**Description of the task:** From the line containing "wall art: none" to the last line of the records below, repeat every line exactly and add nothing else.

**Extracted information:**
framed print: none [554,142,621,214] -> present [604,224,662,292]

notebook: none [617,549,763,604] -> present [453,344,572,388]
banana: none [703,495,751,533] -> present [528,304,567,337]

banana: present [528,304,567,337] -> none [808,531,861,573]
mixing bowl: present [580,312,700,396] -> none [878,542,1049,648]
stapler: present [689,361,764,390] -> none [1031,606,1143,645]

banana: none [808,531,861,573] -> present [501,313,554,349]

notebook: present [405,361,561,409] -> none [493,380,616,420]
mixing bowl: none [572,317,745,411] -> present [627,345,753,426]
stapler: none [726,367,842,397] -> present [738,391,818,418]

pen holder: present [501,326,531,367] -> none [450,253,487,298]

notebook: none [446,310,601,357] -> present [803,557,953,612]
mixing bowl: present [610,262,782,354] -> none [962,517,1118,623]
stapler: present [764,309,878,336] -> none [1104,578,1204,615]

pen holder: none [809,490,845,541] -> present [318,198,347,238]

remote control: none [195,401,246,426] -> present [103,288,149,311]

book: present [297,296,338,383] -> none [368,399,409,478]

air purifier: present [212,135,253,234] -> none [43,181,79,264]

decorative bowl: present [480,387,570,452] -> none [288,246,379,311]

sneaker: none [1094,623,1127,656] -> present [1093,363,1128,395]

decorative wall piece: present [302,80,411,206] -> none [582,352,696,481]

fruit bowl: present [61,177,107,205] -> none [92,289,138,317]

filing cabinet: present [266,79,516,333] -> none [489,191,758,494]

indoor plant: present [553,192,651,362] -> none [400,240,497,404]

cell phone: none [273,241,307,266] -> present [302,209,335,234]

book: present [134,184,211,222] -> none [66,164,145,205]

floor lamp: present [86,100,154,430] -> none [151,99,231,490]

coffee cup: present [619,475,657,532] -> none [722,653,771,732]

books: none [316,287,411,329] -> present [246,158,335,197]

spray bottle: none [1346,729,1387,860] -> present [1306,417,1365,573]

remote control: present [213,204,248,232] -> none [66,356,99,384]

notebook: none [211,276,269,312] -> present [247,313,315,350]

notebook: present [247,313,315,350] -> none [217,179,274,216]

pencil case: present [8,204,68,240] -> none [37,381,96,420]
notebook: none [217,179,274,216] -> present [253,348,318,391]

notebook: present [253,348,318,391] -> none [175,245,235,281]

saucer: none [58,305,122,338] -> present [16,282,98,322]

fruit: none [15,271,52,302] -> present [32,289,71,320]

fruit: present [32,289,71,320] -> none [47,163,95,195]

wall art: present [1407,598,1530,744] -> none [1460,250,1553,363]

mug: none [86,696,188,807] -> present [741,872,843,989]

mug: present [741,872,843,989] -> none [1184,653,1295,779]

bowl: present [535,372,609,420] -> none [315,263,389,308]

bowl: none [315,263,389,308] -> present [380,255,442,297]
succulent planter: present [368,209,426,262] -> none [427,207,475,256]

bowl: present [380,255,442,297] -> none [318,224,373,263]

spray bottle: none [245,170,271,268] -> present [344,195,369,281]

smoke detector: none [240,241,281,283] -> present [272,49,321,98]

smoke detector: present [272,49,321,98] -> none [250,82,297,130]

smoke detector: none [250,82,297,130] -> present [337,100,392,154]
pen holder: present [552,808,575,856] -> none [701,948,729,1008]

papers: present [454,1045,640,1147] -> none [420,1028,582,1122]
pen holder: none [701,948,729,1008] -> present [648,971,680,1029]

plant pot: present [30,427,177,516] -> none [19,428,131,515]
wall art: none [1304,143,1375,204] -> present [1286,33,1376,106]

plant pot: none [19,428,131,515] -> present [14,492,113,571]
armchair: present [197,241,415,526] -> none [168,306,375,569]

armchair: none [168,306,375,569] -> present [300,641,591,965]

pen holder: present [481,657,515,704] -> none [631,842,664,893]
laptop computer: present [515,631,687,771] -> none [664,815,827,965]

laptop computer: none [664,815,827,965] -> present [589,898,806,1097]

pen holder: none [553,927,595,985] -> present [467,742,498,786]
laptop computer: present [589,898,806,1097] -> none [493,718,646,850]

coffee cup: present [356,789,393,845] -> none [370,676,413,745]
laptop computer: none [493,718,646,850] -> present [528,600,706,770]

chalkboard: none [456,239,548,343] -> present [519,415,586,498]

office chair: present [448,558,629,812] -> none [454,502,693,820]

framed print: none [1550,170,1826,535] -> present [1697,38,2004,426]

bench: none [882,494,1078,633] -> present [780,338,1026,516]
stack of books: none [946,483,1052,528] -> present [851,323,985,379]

**Task response:**
wall art: none [1304,143,1375,204] -> present [1286,33,1376,106]

plant pot: none [19,428,131,515] -> present [14,492,113,571]
armchair: present [197,241,415,526] -> none [168,306,375,569]

armchair: none [168,306,375,569] -> present [300,641,591,965]

pen holder: present [481,657,515,704] -> none [631,842,664,893]
laptop computer: present [515,631,687,771] -> none [664,815,827,965]

laptop computer: none [664,815,827,965] -> present [589,898,806,1097]

pen holder: none [553,927,595,985] -> present [467,742,498,786]
laptop computer: present [589,898,806,1097] -> none [493,718,646,850]

coffee cup: present [356,789,393,845] -> none [370,676,413,745]
laptop computer: none [493,718,646,850] -> present [528,600,706,770]

chalkboard: none [456,239,548,343] -> present [519,415,586,498]

office chair: present [448,558,629,812] -> none [454,502,693,820]

framed print: none [1550,170,1826,535] -> present [1697,38,2004,426]

bench: none [882,494,1078,633] -> present [780,338,1026,516]
stack of books: none [946,483,1052,528] -> present [851,323,985,379]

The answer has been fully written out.